#### [Exercise goal]
Go through the entries below. Copy out every line that contains "аналіз".

#### [Data shown]
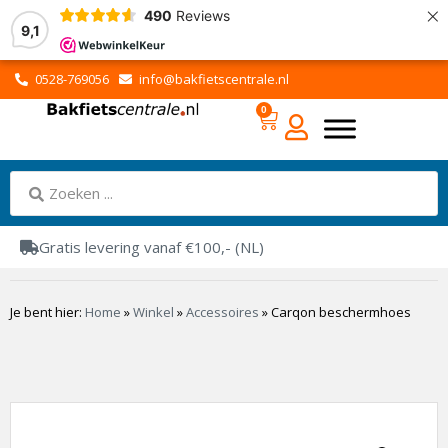
×
490
Reviews
9,1
0528-769056
info@bakfietscentrale.nl
0
Gratis levering vanaf €100,- (NL)
Je bent hier:
Home
»
Winkel
»
Accessoires
»
Carqon beschermhoes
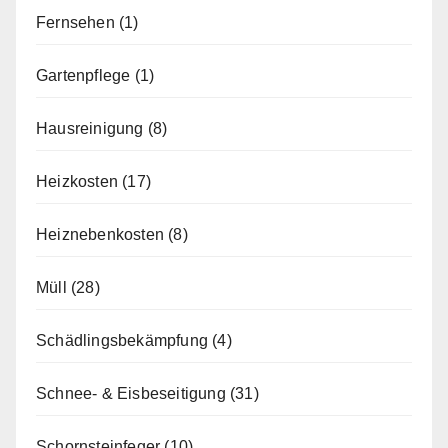
Fernsehen
(1)
Gartenpflege
(1)
Hausreinigung
(8)
Heizkosten
(17)
Heiznebenkosten
(8)
Müll
(28)
Schädlingsbekämpfung
(4)
Schnee- & Eisbeseitigung
(31)
Schornsteinfeger
(10)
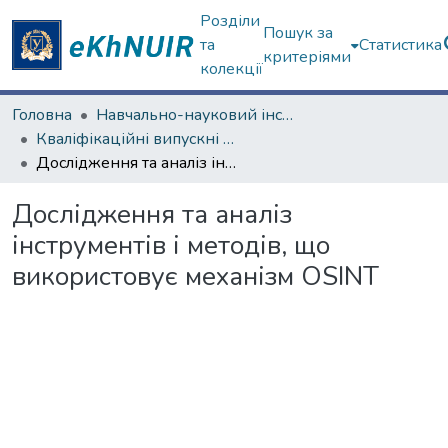
Розділи
Пошук за
та
Статистика
критеріями
колекції
Головна
Навчально-науковий інститут комп'ютерних наук та штучного інтелекту
Кваліфікаційні випускні роботи магістрів. Навчально-науковий інститут комп'ютерних наук та штучного інтелекту
Дослідження та аналіз інструментів і методів, що використовує механізм OSINT
Дослідження та аналіз
інструментів і методів, що
використовує механізм OSINT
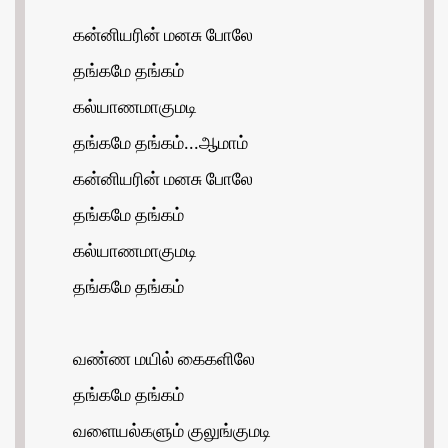
கன்னியரின் மனசு போலே
தங்கமே தங்கம்
கல்யாணமாகுமடி
தங்கமே தங்கம்...ஆமாம்
கன்னியரின் மனசு போலே
தங்கமே தங்கம்
கல்யாணமாகுமடி
தங்கமே தங்கம்
வண்ண மயில் கைகளிலே
தங்கமே தங்கம்
வளையல்களும் குலுங்குமடி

#### [Solution to this problem]
Дослідження та аналіз інструментів і методів, що використовує механізм OSINT
Дослідження та аналіз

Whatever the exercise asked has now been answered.